Huber claims the “battleground”, as he terms it, is wrong, ie. academia, using “wrong weapons including wrong terminology, because they don’t have the power. Wrong enemy and wrong target – the accounting profession and corporations are not the enemy.” So who is the enemy?
According to Huber, it’s The Financial Accounting Standards Board (FASB), not the accounting profession because it doesn’t have anything to do with accounting reporting statements. So future research, Huber suggests, should conduct research that can convince the FASB to develop standards to accounting and reporting that do not create and sustain problematic social orders. To change reporting standards you have to address the FASB directly.
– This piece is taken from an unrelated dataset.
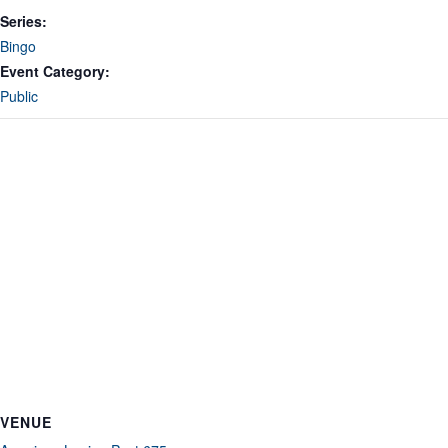
Series:
Bingo
Event Category:
Public
VENUE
Listening to this talk, I feel deceived by the title of his talk, which I interpreted will be about how we can further emancipatory accounting. I am glad to have my blog (emancipatory tool!) to be able to respond to it, after some reflection. First of all, the fact that Huber lumps social/critical/emancipatory elements together is problematic in itself and a confused point of departure. Secondly, he says SCE hasn’t emanciapted anyone, but I am an individual that has been emancipated by this wonderful opportunity to conduct my PhD in this field, and wake up every day to pursue my passion.
In respect to Huber’s comment about social and environmental accounting’s lack of social impact, I would like to invite Huber to reflect on academia and activism I wrote about. To achieve any social change, we will need all manners of engagement: lobbying, engaging with policy, joining grassroots activism, local communities, writing blogs, working with the media and devoting our lives to advancing change.
And finally, using war metaphors in his talk such as: battlefield, enemy, weapons, is not a useful discourse. While SEA critiques corporate and industry actions and disclosures, we aim to HELP industries to transform their activities and impact society in a positive way. It is only as a collective, a whole plaentary collective that works together to assure mutual aid and co-survival that we can halt climate change and tackle social issues.